Welson took to swimming like a duck to water, showcasing his talent by mastering all four strokes in just six months.
By the time he turned 12, he was in the Sarawak state swimming team.
The Kota Samarahan lad did not take long to establish himself as a rising star in the national scene.
In 2012, at the age of 15, Welson came of age.
He made a big splash in the 14-16 age-category at the National Schools (MSSM) swimming championships by bagging six gold medals.
A month later, he impressed at the national age group championships – bagging another six gold medals. He also set a new meet record in the 200m freestyle, clocking 1:57.84 to erase the previous mark of 1:58.24 set by another Sarawak star, Daniel Bego, in 2004.
“It (2012) was a fantastic year for me as I did very well in both the MSSM and national age group championships. It gave me a lot of confidence heading into the Pahang Sukma that year. Although I was up against older opponents, I still managed to pick up two silvers and one bronze,” said Welson.
Welson’s exploits did not go unnoticed. In 2013, he earned a national call-up. Under the astute guidance of national coach Paul Birmingham, Welson continued to improve by leaps and bounds.
He became a regular in the men’s 4x200m freestyle relay quartet and was involved in all the five national record-breaking feats over the past 12 months.
The quartet also won a gold at the Islamic Solidarity Games in Palembang, Indonesia, and a silver at the Myanmar SEA Games last year.
At last month’s Commonwealth Games in Glasgow, the four improved the national record twice in a day. They clocked 7:26:98 in the heats and 7:26.74 to finish seventh in the final.

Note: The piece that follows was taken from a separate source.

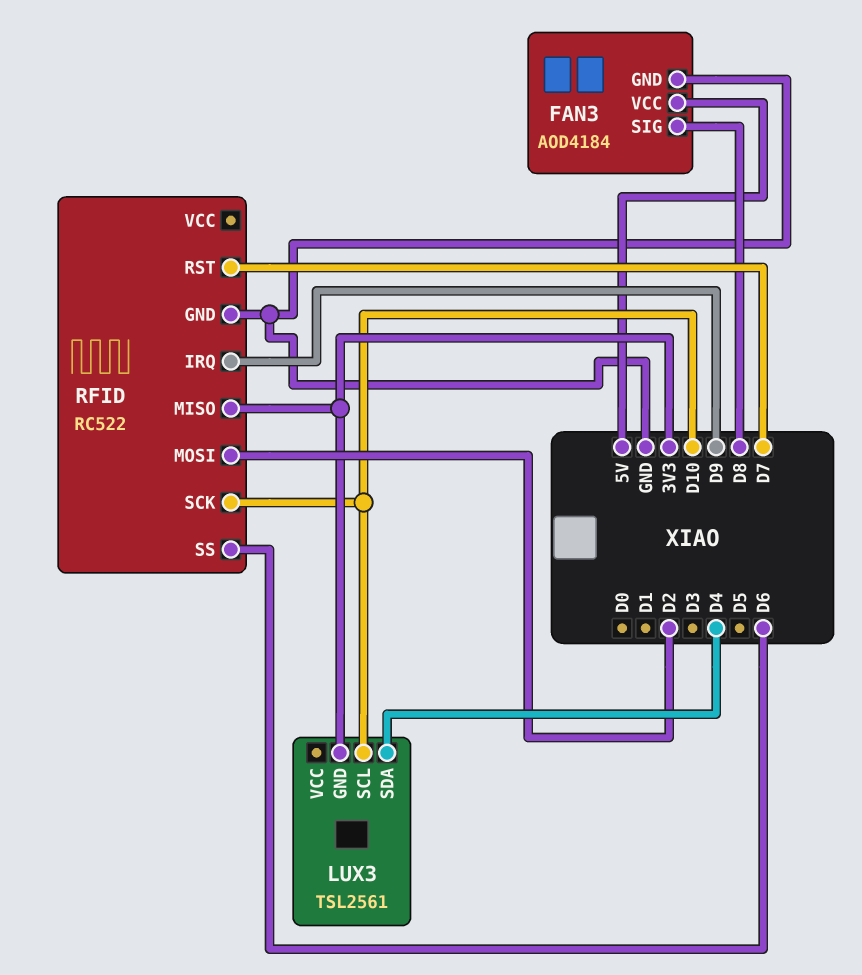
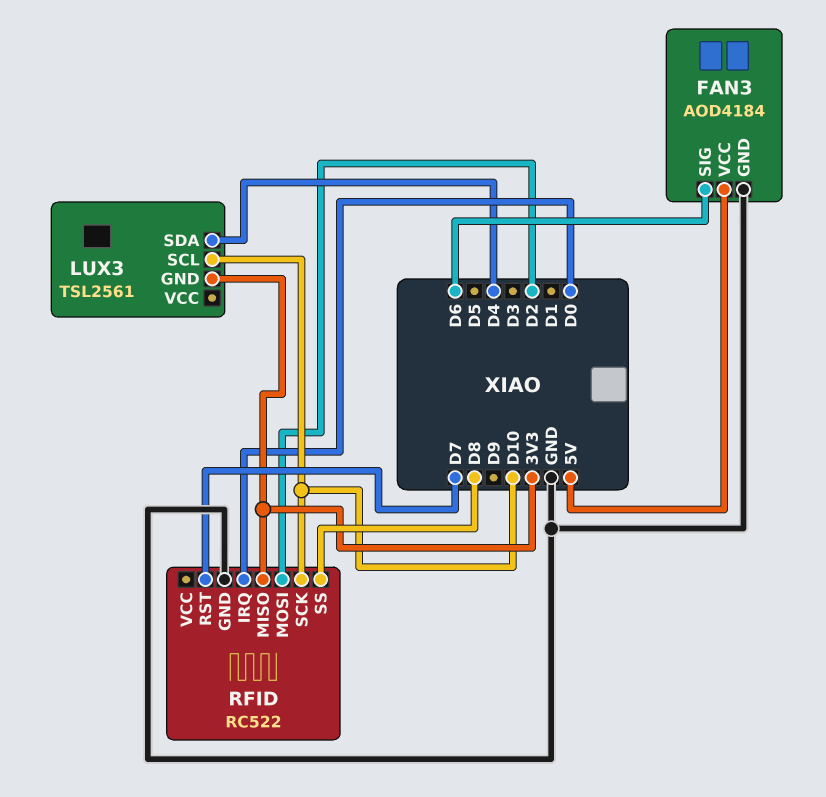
FAN3 pin SIG: D8 -> D6
RFID pin IRQ: D9 -> D0
RFID pin SS: D6 -> D8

The quartet are now bound for the Incheon Asian Games in South Korea from Sept 19-Oct 4 and they will be seeking to rewrite the national record again.
At the recently-concluded Nanjing Youth Olympic Games in China, Welson earned his first individual national record when he clocked 8:15.84 in the 800m freestyle to smash Kevin Yeap’s mark of 8:18.79 set at the 2011 World Championships in Rome.
Despite all his accomplishments in the 18 months with the national team, Welson is adamant that he has achieved nothing yet.
“I’m not satisfied yet ... I’m hungry for more success. I’m pretty sure every swimmer has an ultimate goal. My aim is to compete in the Olympics,” he said.
“I hope to realise my dream at the 2016 Rio Games. If not, then I’ll target Tokyo 2020.
“Before calling it quits one day, I’d love to leave a legacy by breaking all the national freestyle records.”